[INFORMATION SHOWN]

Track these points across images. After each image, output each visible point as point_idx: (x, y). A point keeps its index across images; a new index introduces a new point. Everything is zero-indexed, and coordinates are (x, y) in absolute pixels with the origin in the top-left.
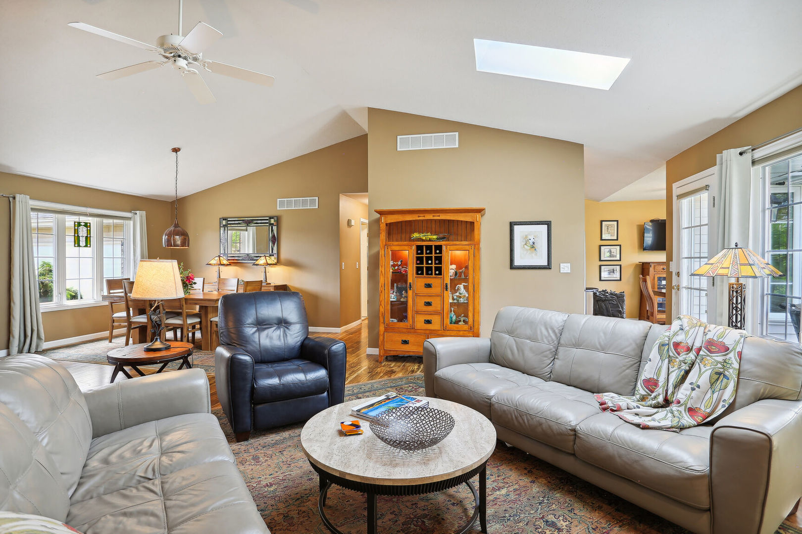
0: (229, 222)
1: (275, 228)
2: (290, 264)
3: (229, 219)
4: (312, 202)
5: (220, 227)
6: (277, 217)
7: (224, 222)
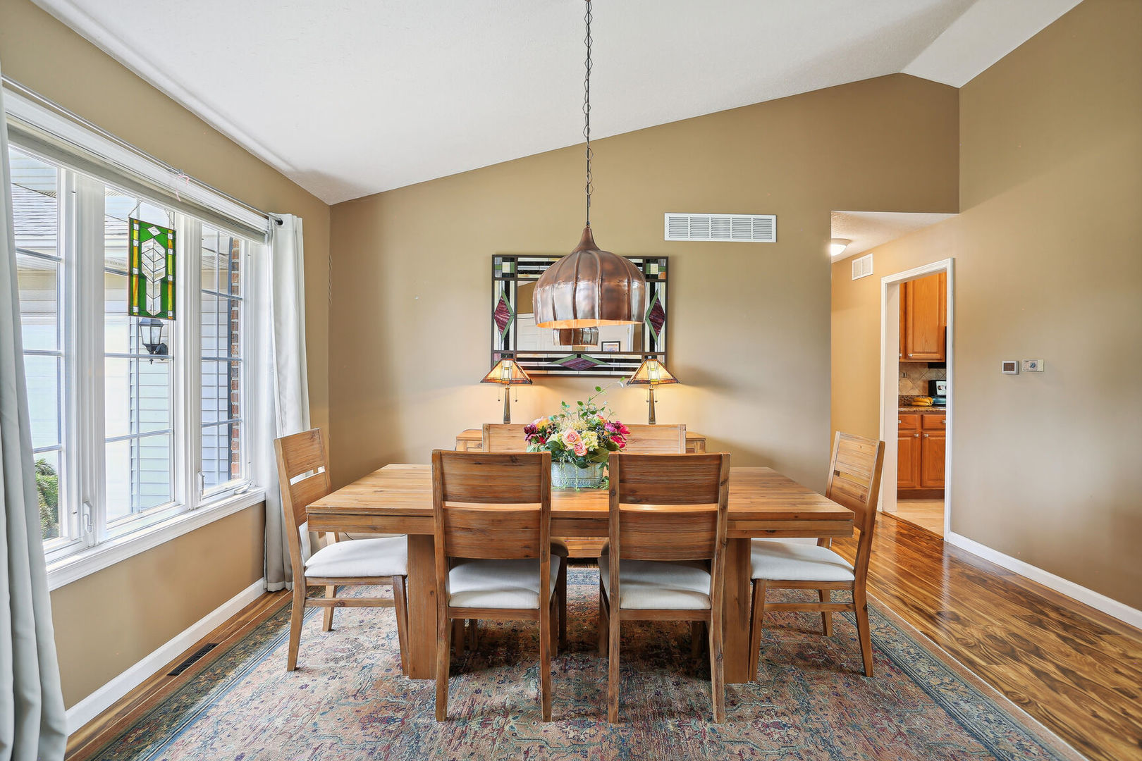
0: (521, 268)
1: (660, 287)
2: (700, 379)
3: (520, 260)
4: (762, 227)
5: (494, 279)
6: (667, 258)
7: (507, 267)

[/INFORMATION SHOWN]

WORK REQUEST:
Please give the data above again in exact form and omit every picture.

SOLUTION FOR THIS EXERCISE:
Track these points across images. After each image, output each visible point as point_idx: (x, y). A point keeps its index across images; a new index introduces a new point. Everything is zero-indexed, and coordinates are (x, y) in absolute pixels with the origin in the top-left.
0: (229, 222)
1: (275, 228)
2: (290, 264)
3: (229, 219)
4: (312, 202)
5: (220, 227)
6: (277, 217)
7: (224, 222)
0: (521, 268)
1: (660, 287)
2: (700, 379)
3: (520, 260)
4: (762, 227)
5: (494, 279)
6: (667, 258)
7: (507, 267)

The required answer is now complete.